─── RECORD EXTRACTS ───

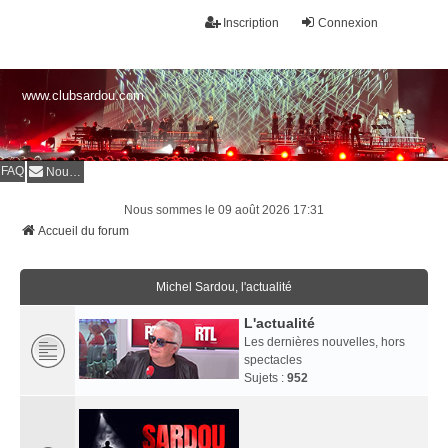
Inscription
Connexion
www.clubsardou.com
FAQ
Nous contacter
Nous sommes le 09 août 2026 17:31
Accueil du forum
Michel Sardou, l'actualité
L'actualité
Les dernières nouvelles, hors
spectacles
Sujets :
952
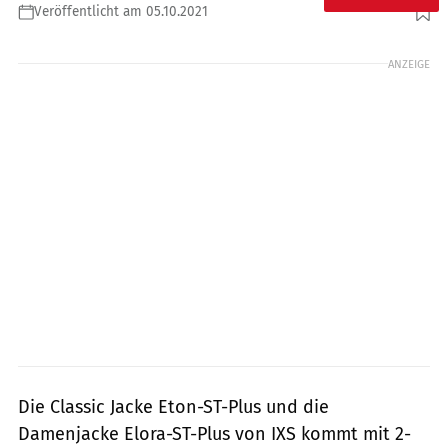
Veröffentlicht am 05.10.2021
Foto: iXS
ANZEIGE
Die Classic Jacke Eton-ST-Plus und die
Damenjacke Elora-ST-Plus von IXS kommt mit 2-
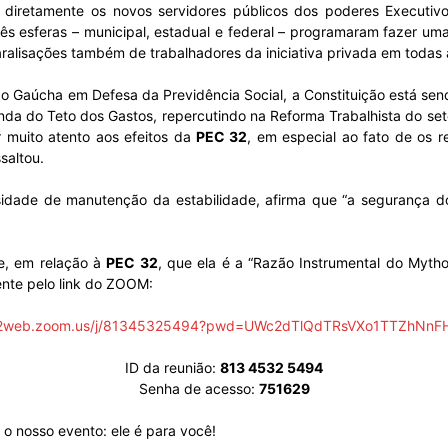
etamente os novos servidores públicos dos poderes Executivo, L
Sindicato
três esferas – municipal, estadual e federal – programaram fazer um
aralisações também de trabalhadores da iniciativa privada em todas a
o Gaúcha em Defesa da Previdência Social, a Constituição está send
nda do Teto dos Gastos, repercutindo na Reforma Trabalhista do set
 muito atento aos efeitos da
PEC 32
, em especial ao fato de os r
Nacional
saltou.
de de manutenção da estabilidade, afirma que “a segurança do s
, em relação à
PEC 32
, que ela é a “Razão Instrumental do Mytho
dos
ente pelo link do ZOOM:
s02web.zoom.us/j/81345325494?pwd=UWc2dTlQdTRsVXo1TTZhNn
ID da reunião:
813 4532 5494
Senha de acesso:
751629
Funcionários
e o nosso evento: ele é para você!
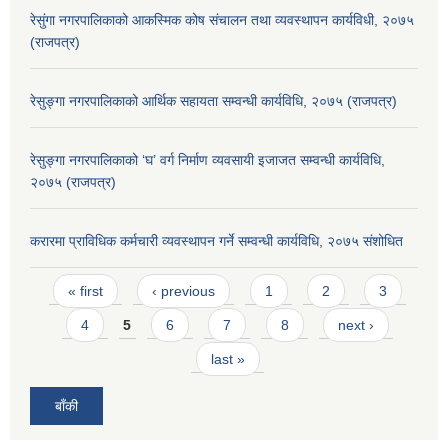
रेसुंगा नगरपालिकाको आकस्मिक कोष संचालन तथा व्यवस्थापन कार्यविधी, २०७५
(राजपत्र)
रेसुङ्गा नगरपालिकाको आर्थिक सहायता सम्वन्धी कार्यविधि, २०७५ (राजपत्र)
रेसुङ्गा नगरपालिकाको ‘घ’ वर्ग निर्माण व्यवसायी इजाजत सम्वन्धी कार्यविधि,
२०७५ (राजपत्र)
करारमा प्राविधिक कर्मचारी व्यवस्थापन गर्ने सम्वन्धी कार्यविधि, २०७५ संशोधित
Pages
« first
‹ previous
1
2
3
4
5
6
7
8
next ›
last »
बाँकी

───

▸ DIRECTIONS FOR THIS TASK:
Exact lines, nothing more: output the one with "s02web.zoom.us/j/81345325494?pwd=UWc2dTlQdTRsVXo1TTZhNn" and every later line through the end of the data, skipping pictures.

▸ TASK SOLUTION:
s02web.zoom.us/j/81345325494?pwd=UWc2dTlQdTRsVXo1TTZhNn
ID da reunião:
813 4532 5494
Senha de acesso:
751629
Funcionários
e o nosso evento: ele é para você!
रेसुंगा नगरपालिकाको आकस्मिक कोष संचालन तथा व्यवस्थापन कार्यविधी, २०७५
(राजपत्र)
रेसुङ्गा नगरपालिकाको आर्थिक सहायता सम्वन्धी कार्यविधि, २०७५ (राजपत्र)
रेसुङ्गा नगरपालिकाको ‘घ’ वर्ग निर्माण व्यवसायी इजाजत सम्वन्धी कार्यविधि,
२०७५ (राजपत्र)
करारमा प्राविधिक कर्मचारी व्यवस्थापन गर्ने सम्वन्धी कार्यविधि, २०७५ संशोधित
Pages
« first
‹ previous
1
2
3
4
5
6
7
8
next ›
last »
बाँकी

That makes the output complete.